The Book of Xen (TBOX) is a great book for Linux system administrators who want to deploy Xen. The authors ground their recommendations in over four years of experience running Xen to support Internet-facing virtual private servers. I found their writing style to be very engaging; it reminded me of reading any one of Michael Lucas' No Starch books. If you know your way around Linux and want to deploy Xen in production, TBOX is the book for you.
About two years ago I read and reviewed Professional Xen Virtualization by William Von Hagen. That book spends more time guiding the reader through the concept of virtualization, and tends to cover system administration from a wider angle than TBOX. In contrast, TBOX treats the reader more as a professional sys admin who wants to apply his or her skill set to Xen. TBOX does spend some time discussing Xen internals, and I found the depth of that discussion just right for this book. Other books discuss Xen internals to a greater degree, so there was no need to repeat material here.

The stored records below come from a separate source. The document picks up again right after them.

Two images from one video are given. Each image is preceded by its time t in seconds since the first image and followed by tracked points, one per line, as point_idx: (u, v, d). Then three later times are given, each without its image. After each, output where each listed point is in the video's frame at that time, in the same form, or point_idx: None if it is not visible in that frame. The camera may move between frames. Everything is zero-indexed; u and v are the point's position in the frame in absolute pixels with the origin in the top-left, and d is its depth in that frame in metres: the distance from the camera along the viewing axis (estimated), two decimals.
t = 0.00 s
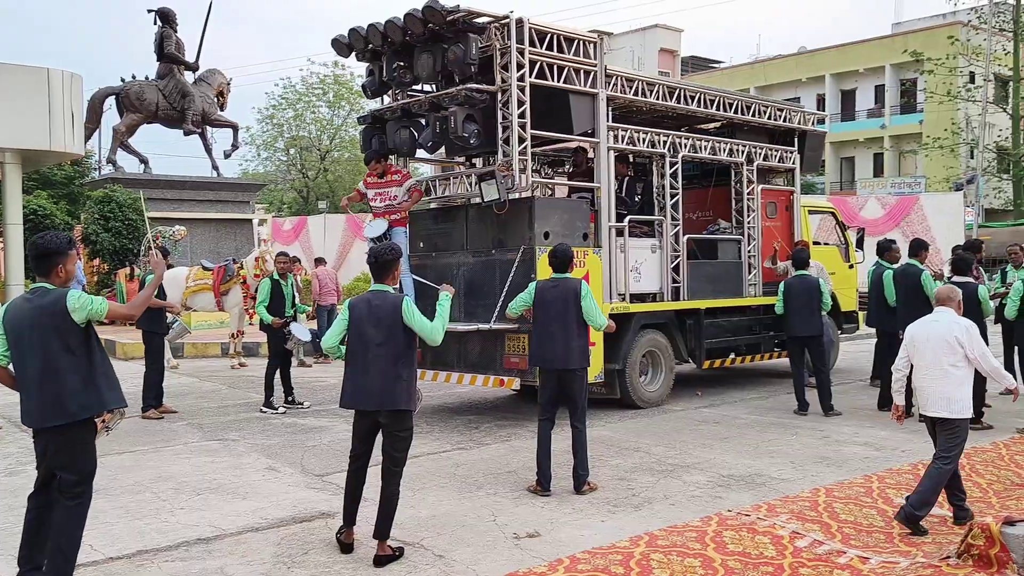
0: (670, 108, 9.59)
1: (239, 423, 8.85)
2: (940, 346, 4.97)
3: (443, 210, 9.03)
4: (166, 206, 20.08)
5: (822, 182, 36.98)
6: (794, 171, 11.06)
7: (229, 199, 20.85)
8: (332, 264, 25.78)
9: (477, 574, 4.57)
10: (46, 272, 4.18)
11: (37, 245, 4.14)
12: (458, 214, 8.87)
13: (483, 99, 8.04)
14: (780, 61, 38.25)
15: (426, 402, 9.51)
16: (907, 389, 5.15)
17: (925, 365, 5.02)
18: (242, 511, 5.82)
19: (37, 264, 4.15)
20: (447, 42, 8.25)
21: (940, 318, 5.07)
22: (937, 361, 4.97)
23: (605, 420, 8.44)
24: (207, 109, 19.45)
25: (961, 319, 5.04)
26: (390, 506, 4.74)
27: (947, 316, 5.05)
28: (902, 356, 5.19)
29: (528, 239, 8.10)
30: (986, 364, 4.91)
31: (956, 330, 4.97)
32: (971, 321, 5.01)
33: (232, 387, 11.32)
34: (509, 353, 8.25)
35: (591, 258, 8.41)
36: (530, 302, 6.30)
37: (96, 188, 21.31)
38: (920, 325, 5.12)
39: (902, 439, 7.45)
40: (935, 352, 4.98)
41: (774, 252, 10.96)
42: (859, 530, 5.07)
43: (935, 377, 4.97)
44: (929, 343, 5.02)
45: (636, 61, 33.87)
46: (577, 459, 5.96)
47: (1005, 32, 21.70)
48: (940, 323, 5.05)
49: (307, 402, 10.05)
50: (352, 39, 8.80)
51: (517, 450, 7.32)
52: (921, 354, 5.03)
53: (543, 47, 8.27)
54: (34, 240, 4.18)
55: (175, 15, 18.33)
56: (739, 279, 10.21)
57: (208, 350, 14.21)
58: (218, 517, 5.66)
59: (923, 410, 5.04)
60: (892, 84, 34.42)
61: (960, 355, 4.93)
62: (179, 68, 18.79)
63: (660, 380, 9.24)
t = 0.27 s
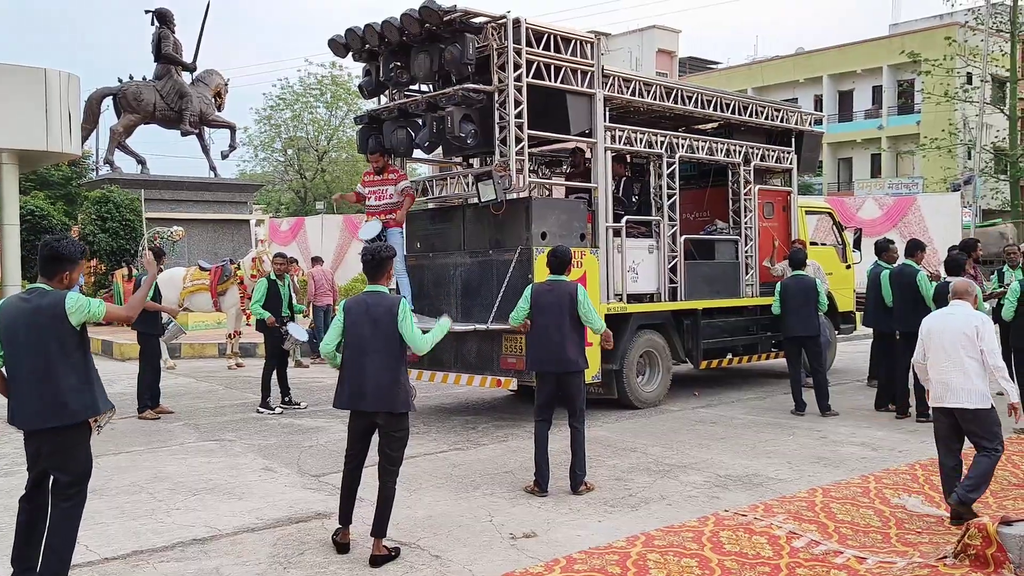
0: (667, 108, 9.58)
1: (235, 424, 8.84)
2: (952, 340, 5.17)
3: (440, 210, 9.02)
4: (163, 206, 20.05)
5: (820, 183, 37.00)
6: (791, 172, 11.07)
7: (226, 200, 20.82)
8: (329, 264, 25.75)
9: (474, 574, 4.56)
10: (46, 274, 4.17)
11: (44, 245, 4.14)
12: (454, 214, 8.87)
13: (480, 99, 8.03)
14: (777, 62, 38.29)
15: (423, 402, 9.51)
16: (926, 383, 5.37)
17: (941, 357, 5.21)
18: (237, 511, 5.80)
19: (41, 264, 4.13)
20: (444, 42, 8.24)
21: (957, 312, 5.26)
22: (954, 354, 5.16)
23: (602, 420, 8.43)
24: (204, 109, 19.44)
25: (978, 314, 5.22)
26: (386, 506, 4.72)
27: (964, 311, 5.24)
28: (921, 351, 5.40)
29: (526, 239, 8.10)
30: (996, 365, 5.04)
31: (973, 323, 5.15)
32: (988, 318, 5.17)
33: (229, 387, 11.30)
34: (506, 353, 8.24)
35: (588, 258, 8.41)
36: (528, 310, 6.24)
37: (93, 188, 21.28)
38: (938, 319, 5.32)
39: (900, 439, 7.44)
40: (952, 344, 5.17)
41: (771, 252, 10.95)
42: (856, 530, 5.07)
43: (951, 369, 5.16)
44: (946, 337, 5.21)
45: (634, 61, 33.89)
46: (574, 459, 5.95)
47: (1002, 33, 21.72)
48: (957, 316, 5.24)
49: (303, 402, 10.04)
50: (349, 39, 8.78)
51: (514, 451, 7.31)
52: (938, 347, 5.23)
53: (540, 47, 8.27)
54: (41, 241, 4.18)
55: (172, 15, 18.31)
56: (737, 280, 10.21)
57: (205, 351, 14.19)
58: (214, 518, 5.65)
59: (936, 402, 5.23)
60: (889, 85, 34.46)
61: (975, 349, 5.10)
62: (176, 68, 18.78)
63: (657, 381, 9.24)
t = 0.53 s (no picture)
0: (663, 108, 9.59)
1: (231, 424, 8.82)
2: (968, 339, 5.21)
3: (435, 210, 9.02)
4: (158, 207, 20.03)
5: (816, 183, 37.05)
6: (787, 171, 11.07)
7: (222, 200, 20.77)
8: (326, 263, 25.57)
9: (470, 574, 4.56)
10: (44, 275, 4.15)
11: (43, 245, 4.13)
12: (450, 213, 8.87)
13: (476, 99, 8.03)
14: (773, 62, 38.34)
15: (419, 403, 9.50)
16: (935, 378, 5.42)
17: (954, 353, 5.25)
18: (233, 512, 5.79)
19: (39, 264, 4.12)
20: (439, 42, 8.24)
21: (972, 312, 5.33)
22: (968, 351, 5.19)
23: (598, 420, 8.43)
24: (200, 110, 19.38)
25: (995, 316, 5.29)
26: (382, 506, 4.71)
27: (981, 312, 5.30)
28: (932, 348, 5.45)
29: (522, 239, 8.10)
30: (1007, 366, 5.08)
31: (988, 323, 5.22)
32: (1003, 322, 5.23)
33: (225, 388, 11.28)
34: (503, 353, 8.23)
35: (584, 258, 8.41)
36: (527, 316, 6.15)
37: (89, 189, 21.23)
38: (952, 317, 5.38)
39: (896, 439, 7.45)
40: (966, 342, 5.21)
41: (768, 252, 10.96)
42: (851, 529, 5.07)
43: (962, 365, 5.20)
44: (961, 334, 5.26)
45: (630, 61, 33.91)
46: (570, 459, 5.95)
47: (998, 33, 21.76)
48: (973, 316, 5.30)
49: (299, 403, 10.02)
50: (344, 39, 8.77)
51: (510, 451, 7.30)
52: (952, 343, 5.28)
53: (536, 47, 8.26)
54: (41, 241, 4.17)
55: (168, 15, 18.28)
56: (732, 279, 10.21)
57: (202, 351, 14.18)
58: (210, 518, 5.64)
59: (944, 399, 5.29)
60: (885, 85, 34.51)
61: (988, 347, 5.14)
62: (172, 69, 18.75)
63: (653, 380, 9.24)
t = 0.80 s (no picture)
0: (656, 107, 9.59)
1: (223, 424, 8.79)
2: (987, 334, 5.33)
3: (428, 210, 9.03)
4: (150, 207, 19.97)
5: (809, 182, 37.15)
6: (780, 171, 11.09)
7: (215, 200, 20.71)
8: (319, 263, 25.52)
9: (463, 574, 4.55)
10: (33, 274, 4.10)
11: (31, 243, 4.08)
12: (443, 212, 8.87)
13: (469, 98, 8.02)
14: (766, 62, 38.43)
15: (412, 403, 9.48)
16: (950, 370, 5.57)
17: (973, 347, 5.38)
18: (226, 512, 5.78)
19: (26, 262, 4.08)
20: (432, 41, 8.23)
21: (994, 308, 5.43)
22: (987, 347, 5.32)
23: (591, 420, 8.43)
24: (192, 109, 19.29)
25: (1016, 314, 5.40)
26: (374, 506, 4.70)
27: (1003, 309, 5.41)
28: (950, 336, 5.58)
29: (515, 239, 8.10)
30: None
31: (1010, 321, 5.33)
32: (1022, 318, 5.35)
33: (217, 388, 11.25)
34: (496, 353, 8.22)
35: (577, 257, 8.41)
36: (510, 305, 6.15)
37: (80, 188, 21.14)
38: (973, 311, 5.49)
39: (888, 437, 7.47)
40: (986, 337, 5.33)
41: (760, 251, 10.97)
42: (844, 528, 5.08)
43: (980, 360, 5.34)
44: (981, 328, 5.38)
45: (623, 61, 33.92)
46: (562, 458, 5.95)
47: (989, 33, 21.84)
48: (994, 312, 5.41)
49: (292, 402, 10.00)
50: (336, 38, 8.75)
51: (503, 450, 7.30)
52: (971, 338, 5.40)
53: (529, 46, 8.26)
54: (31, 237, 4.13)
55: (159, 14, 18.21)
56: (725, 279, 10.22)
57: (194, 351, 14.13)
58: (203, 519, 5.62)
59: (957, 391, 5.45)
60: (877, 85, 34.63)
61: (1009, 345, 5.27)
62: (164, 68, 18.68)
63: (647, 380, 9.24)
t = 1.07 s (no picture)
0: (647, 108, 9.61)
1: (215, 426, 8.76)
2: (993, 332, 5.55)
3: (420, 211, 9.02)
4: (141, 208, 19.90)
5: (799, 182, 37.27)
6: (771, 172, 11.11)
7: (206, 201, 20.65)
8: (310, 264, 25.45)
9: None
10: (17, 276, 4.08)
11: (15, 245, 4.05)
12: (435, 213, 8.86)
13: (460, 99, 8.01)
14: (756, 62, 38.53)
15: (404, 404, 9.47)
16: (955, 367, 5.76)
17: (979, 344, 5.59)
18: (217, 515, 5.75)
19: (11, 264, 4.05)
20: (423, 42, 8.22)
21: (998, 307, 5.63)
22: (993, 343, 5.54)
23: (583, 420, 8.43)
24: (183, 110, 19.21)
25: (1016, 310, 5.63)
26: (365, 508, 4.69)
27: (1005, 306, 5.63)
28: (955, 336, 5.73)
29: (507, 240, 8.10)
30: None
31: (1014, 318, 5.55)
32: None
33: (208, 390, 11.21)
34: (488, 354, 8.22)
35: (569, 258, 8.41)
36: (502, 313, 6.12)
37: (70, 189, 21.04)
38: (978, 310, 5.67)
39: (879, 437, 7.50)
40: (995, 336, 5.53)
41: (752, 251, 10.99)
42: (835, 528, 5.10)
43: (991, 357, 5.54)
44: (989, 327, 5.58)
45: (614, 62, 33.97)
46: (554, 458, 5.94)
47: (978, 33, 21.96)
48: (998, 310, 5.61)
49: (283, 404, 9.97)
50: (328, 39, 8.73)
51: (496, 451, 7.29)
52: (977, 335, 5.60)
53: (521, 47, 8.26)
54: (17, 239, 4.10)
55: (150, 15, 18.13)
56: (717, 279, 10.24)
57: (185, 353, 14.07)
58: (194, 522, 5.59)
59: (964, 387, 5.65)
60: (867, 85, 34.76)
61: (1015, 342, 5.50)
62: (154, 68, 18.59)
63: (639, 380, 9.25)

TBOX does tend to focus on running Linux domU on a Linux dom0. This is not surprising given the lesser maturity and popularity of other options, specifically as dom0. Ch 8 does cover Solaris and NetBSD, and Ch 13 is devoted to Windows as domU. As support for Xen matures I expect a second edition of TBOX to address other combinations of operating systems as dom0 and domU.
TBOX is unique thanks to the sections on profiling and benchmarking (Ch 10), "tips" (Ch 14), and troubleshooting (Ch 15). I appreciate when authors of technical books share lessons and tricks from their own shops. I am also a big fan of their writing style and attempts at humor. This could easily have been a very dry technical book, but TBOX is entertaining from the start. Great work!